*Required work*:
1. Reproduce the part of the text on Romo and autism between "Recent studies such" and "results are encouraging.", inclusive.
2. Answer these questions from the text on Romo and autism, one line each:
(a) In what city and state is Romotive located?
(b) In what year was the Aurora project conducted?
(c) At the writer's last count, how many apps for Android focused specifically on autism?
3. Rewrite the paragraph of the text on Romo and autism that begins "Robots have been developed" as a short bulleted list that keeps its main facts.

*Provided text*:
━━━━━━━━━━━━━━━━━━━━

Romo with a confused look, courtesy

Often I have written about mobile applications and their impact on children with autism. Some have been pretty basic, some have been very useful, and some have been just plain fun. All of them have been smartphone or tablet related, which highlights the usefulness of this new medium in helping children on the spectrum.

But something I saw this morning, at least in my mind, has the potential to trump them all. The good folks at Romotive in Las Vegas, NV have developed a robot, Romo, that uses an iPhone 4S/4/3GS or iPod Touch 4th Generation, an app, and a mobile base. With this combination, they have created a whole new ecosystem based on behaviors and interactions that make Romo a great "pet". The BusinessInsider video played to using it as a toy, but I saw something more in that expressive face.

But here is the thing: studies have suggested that children with autism find it easier to interact with a robot than with a human person. This one from Pragmatics and Cognition evaluates the successes of the Aurora project, using autonomous mobile robots as therapeutic tools for children with autism.

Recent studies such as those outlined in this survey have shown that robots are being welcomed as an interaction tool, but it's still too young a technology to see effects over the long term. Still, short term results are encouraging.

The conclusion was one of hope, but realistically lowering expectations that any one device can be a universal device to help children on the spectrum. This is mostly because autism runs across to many demographics in so many areas it's difficult to develop a platform that can meet all your needs.

Robots have been developed to follow these paths, such as Bandit, Keepon, and KASPAR all have focused on those study findings, and built robots to help kids interact and learn emotions. They have been great, but they also tend to be pricey and limited to the proprietary code developed for that robot. Great for a large budget, not practical for the family at home or an underfunded school district.

But mobile applications have proven that one device category, the mobile device (iOS, Android, Windows Phone, or WebOS) with a clear development SDK can provide an ecosystem with variety. At my last count there were over 2,000 apps for iOS and over 1,000 apps for Android that focus specifically on autism. The Aurora project was conducted in 2004, before this interactive, prolific environment had been introduced.

━━━━━━━━━━━━━━━━━━━━

*Material shown*:
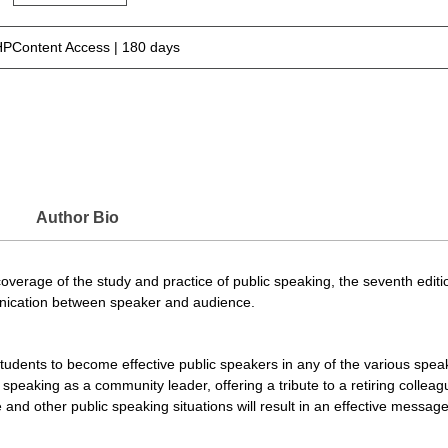
PContent Access | 180 days
Author Bio
erage of the study and practice of public speaking, the seventh edition
unication between speaker and audience.
e students to become effective public speakers in any of the various speak
 speaking as a community leader, offering a tribute to a retiring colle
 and other public speaking situations will result in an effective messag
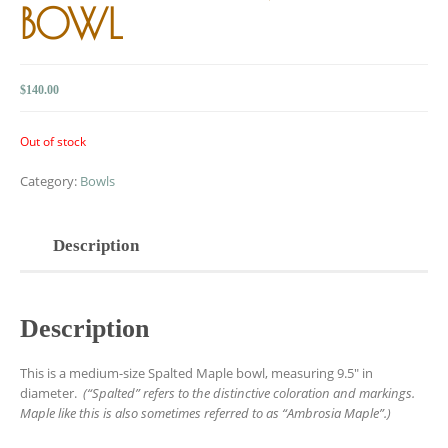
BOWL
$
140.00
Out of stock
Category:
Bowls
Description
Description
This is a medium-size Spalted Maple bowl, measuring 9.5″ in
diameter.
(“Spalted” refers to the distinctive coloration and markings.
Maple like this is also sometimes referred to as “Ambrosia Maple”.)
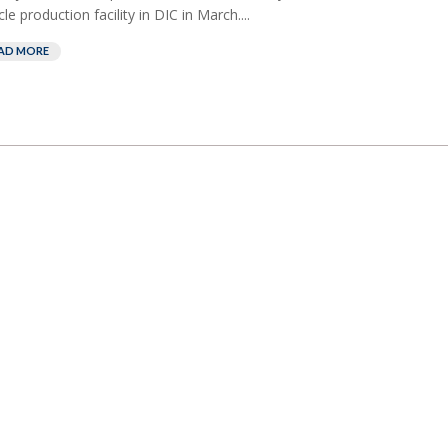
cle production facility in DIC in March....
AD MORE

━━━━━━━━━━━━━━━━━━━━

*Answer set*:
1.
Recent studies such as those outlined in this survey have shown that robots are being welcomed as an interaction tool, but it's still too young a technology to see effects over the long term. Still, short term results are encouraging.

2.
(a) Las Vegas, NV
(b) 2004
(c) Over 1,000

3.
- Robots such as Bandit, Keepon, and KASPAR were built on the study findings to help children interact and learn emotions.
- They have been great, but they tend to be pricey.
- They are limited to the proprietary code developed for each robot.
- They suit a large budget but are not practical for a family at home or an underfunded school district.